BLACK: Now on the other side: The point man for the opposition, the House Democratic Whip David Bonior, argued once again today, that permanent normal trade relations with China would cost the United States a lot of jobs.

(BEGIN VIDEO CLIP)

REP. DAVID BONIOR (D), MICHIGAN: The China trade deal won't generate new customers for medium-sized and small businesses, but it will provide a new source of cheap labor for big business. And that may be good for the bottom line, but it won't help America's.

(END VIDEO CLIP)

BLACK: Now you can't walk more than a few feet on the House side of Capitol Hill without stumbling across somebody who's lobbying either for or against this legislation. The AFL-CIO has flown in their state labor leaders, the -- there are CEOs from corporations and the U.S. Chamber of Commerce has assigned a lobbyist to each individual undecided House member -- Lou.

WATERS: Chris, you mentioned the president's first class lobbying effort, aside from the invitations to ride on Air Force and the state dinners and such, what kind of deals are being made for these votes? can you give us a sense of that?
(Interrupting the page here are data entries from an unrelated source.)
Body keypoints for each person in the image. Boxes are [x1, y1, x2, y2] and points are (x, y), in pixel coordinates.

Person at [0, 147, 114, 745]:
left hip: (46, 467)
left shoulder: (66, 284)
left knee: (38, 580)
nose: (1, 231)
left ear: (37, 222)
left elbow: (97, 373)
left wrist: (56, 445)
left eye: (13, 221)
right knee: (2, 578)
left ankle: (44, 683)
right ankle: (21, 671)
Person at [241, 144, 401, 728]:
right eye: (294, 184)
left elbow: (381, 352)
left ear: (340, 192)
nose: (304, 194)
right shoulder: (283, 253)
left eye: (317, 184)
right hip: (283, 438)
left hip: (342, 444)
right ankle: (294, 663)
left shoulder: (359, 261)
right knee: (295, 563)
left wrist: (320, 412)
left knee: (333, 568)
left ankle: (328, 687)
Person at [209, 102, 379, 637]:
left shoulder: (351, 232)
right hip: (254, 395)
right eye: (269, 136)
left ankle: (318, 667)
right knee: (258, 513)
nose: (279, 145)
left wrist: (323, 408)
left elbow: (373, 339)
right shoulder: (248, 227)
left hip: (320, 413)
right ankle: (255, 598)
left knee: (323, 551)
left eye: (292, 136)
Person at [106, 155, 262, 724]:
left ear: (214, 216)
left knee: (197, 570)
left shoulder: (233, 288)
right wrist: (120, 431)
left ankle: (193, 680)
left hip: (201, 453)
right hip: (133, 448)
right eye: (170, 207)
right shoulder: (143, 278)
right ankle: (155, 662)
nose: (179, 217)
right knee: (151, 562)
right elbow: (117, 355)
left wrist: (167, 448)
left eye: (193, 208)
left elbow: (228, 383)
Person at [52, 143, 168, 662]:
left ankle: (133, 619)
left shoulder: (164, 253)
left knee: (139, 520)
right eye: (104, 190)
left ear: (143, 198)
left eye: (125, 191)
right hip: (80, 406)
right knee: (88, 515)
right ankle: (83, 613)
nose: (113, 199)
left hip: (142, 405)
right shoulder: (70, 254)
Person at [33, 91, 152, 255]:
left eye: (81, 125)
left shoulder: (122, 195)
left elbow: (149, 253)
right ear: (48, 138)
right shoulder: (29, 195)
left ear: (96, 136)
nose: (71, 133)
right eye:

BLACK: Well, there's definitely a little bit of horse trading going on, Lou, less than you might imagine. But what I am told, both by members of Congress and by White House sources is that the Congressmen and women are taking advantage of this opportunity to speak one on one with the president to remind him of things that they want for their districts, a weather station here, an oil pipeline there. And the president is listening to them and eager to help as much as he can. But most of the horse trading is on measures that are actually related to trade.

WATERS: Chris Black on Capitol Hill.